Even if you’ve tried rock climbing indoors, nothing compares to the real deal: scaling crags and slabs outdoors, says world-class climber Steve Bechtel, C.S.C.S. “When you’re out on the trails and rocks, you start to lose the ‘work’ part of workout,” he says. For the most “pure” form of climbing, try bouldering. You don’t have to mess with ropes or safety gear—it’s all movement—and it’s a great prep for climbing. Or catch serious air while paragliding. You’ll need to take classes certified by the U.S. Hang Gliding and Paragliding Association, but few thrills beat running off a mountain to catch a pocket of hot air with your fabric wing, soaring high for hours on end.
1. Scarpa Instinct VS
A high-performance shoe that’s surprisingly comfortable, its Bi-tension rand system and all- lorica construction allows it to dynamically adjust to all kinds of climbing, and the vibram Xs edge rubber sole provides added grip and durability. ($169; scarpa.com)
2. Wild Country Petit Chalk Bag
The chalk will help keep your fingers dry and improve their contact with the rock. ($19; wildcountry.com)
3. Petzl GriGri 2 Belay Device
Safely anchor with your climbing partner. “The GriGri 2 is by far the safest because it has an auto-locking feature,” Bechtel says. ($100; petzl.com)
4. Petzl Sama Climbing Harness
“Companies can’t put out harnesses these days without getting approved by a massive number of agencies, so almost all of them are safe,” Bechtel says. “Look for an ‘all-around’ harness. They’re durable and comfortable, and don’t weigh that much more than the thinner harnesses.” ($70; petzl.com)
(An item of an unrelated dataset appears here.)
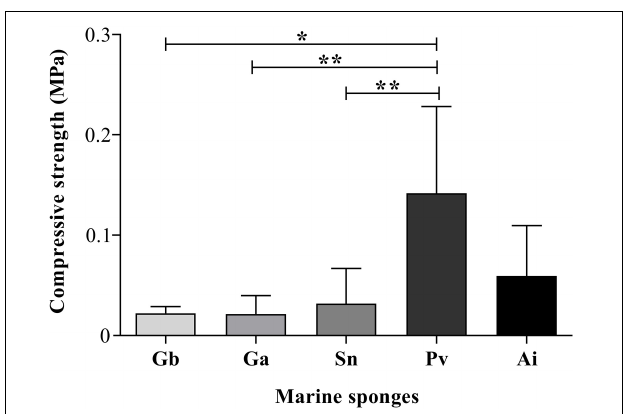
FIGURE 9 | Determination of structural composition of marine sponge of the Geodia barretti (Gb), Geodia atlantica (Ga), Stelletta normani (Sn), Phakellia ventilabrum (Pv), and Axinella infundibuliformis (Ai). Data expressed as mean of three replicates per sponge species and non-statistically significant differences ( p < 0.05) after Kruskal–Wallis test with Dunn’s multiple comparisons.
“Look for a single rope between 9 and 10mm in diameter,” Bechtel advises. “If you live in a rainy environment, like the Pacific Northwest or Northeast, opt for ropes with dry coating.” ($70–300; backcountry.com)
6. Mission Crash Pad
A necessity for bouldering, this crash pad is made of upholstery-grade foam for a safer, longer-lasting landing area. ($275; revolutionclimbing.com)
If you think pullups are the best exercise for rock climbing, think again. “Climbing is great for developing upper-body strength, but if you rely on it, it’s going to destroy you,” Bechtel says. Instead, your goal is to get your legs strong in the single-leg stance, while upper-body exercises will help you develop your core.
Lower Body: Step up onto a bench or plyo box (around 20–24 inches high): 3–4 sets, 5–8 reps on each side; Pistol Squat: 3–4 sets, 5 reps on each side (hold onto a TRX strap to lessen the load,
or hold a 10- to 15-pound dumbbell in each hand for added resistance)
Upper Body: Knees-to- Elbow: 2–3 sets, 10 reps; inverted Row, either on a bar that’s attached to a power rack or with the TRX.